During the evening session, Jesuit Father John Langan spoke on “Ethical Vision and Political Considerations: The Continuing Relevance of Cardinal Bernardin.” Father Langan is the Joseph Cardinal Bernardin Professor of Catholic Social Thought at Georgetown University.

He said abortion is one of the biggest issues being debated in national politics these days, and the challenge for Catholics is to promote pro-life teachings in a way that also reflects the compassion Jesus showed to everyone He encountered.

The priest’s talk focused on how Catholic bishops and other leaders have handled difficult issues, such as the nuclear arms race during the cold war, and said the same challenges confront both church hierarchy and the people in the pews today.

“Conviction and commitment is needed, and also civility,” he said.
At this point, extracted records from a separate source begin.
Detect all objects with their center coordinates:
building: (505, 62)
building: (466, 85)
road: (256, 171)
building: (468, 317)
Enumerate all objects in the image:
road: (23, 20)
He talked about the usefulness of Cardinal Bernardin’s seamless-garment approach to developing a consistent ethic of life for the church. The theory included respect for life from birth to death and involved many social justice issues, including abortion.

Father Langan said that ethic has fallen by the wayside in some cases when religious leaders focus only on the evil of abortion, at the expense of addressing other injustices or evils in society.

He said one of the most effective ways for the church to prevent abortion is to focus on addressing the needs of women and children, specifically on societal factors and the moral judgments that may lead a woman to seek an abortion, rather than having an attitude of condemnation and punishment.

“We should be wary of quick and easy ways to resolve moral dilemmas,” he said. “The scope of moral discussion needs to be widened. The meaning and mystery of the church and our membership in it is not captured by one issue. We should not be looking for ways to make the circle of those concerned for women and children smaller and more divided.

“We have to be attentive to the fears and pains of women. This is where the concern over abortion should lead to much broader concern for social justice issues,” Father Langan said.

Sister Judith Ann Karam, president and CEO of Sisters of Charity Health System, offered remarks after Father Langan’s speech.

She said Catholic health care providers are faced with the daunting challenge of preserving the integrity of Catholic teaching and promoting life while also providing top-notch, cost effective medical service.

“The major concern Cardinal Bernardin had was that health care was commercializing itself,” she said. “Health care, he believed, is inherent to the dignity of the human person … in Catholic health care, we are to be about the healing mission of Jesus. Our goal is to live our faith, and bring hope in a loving God to others.”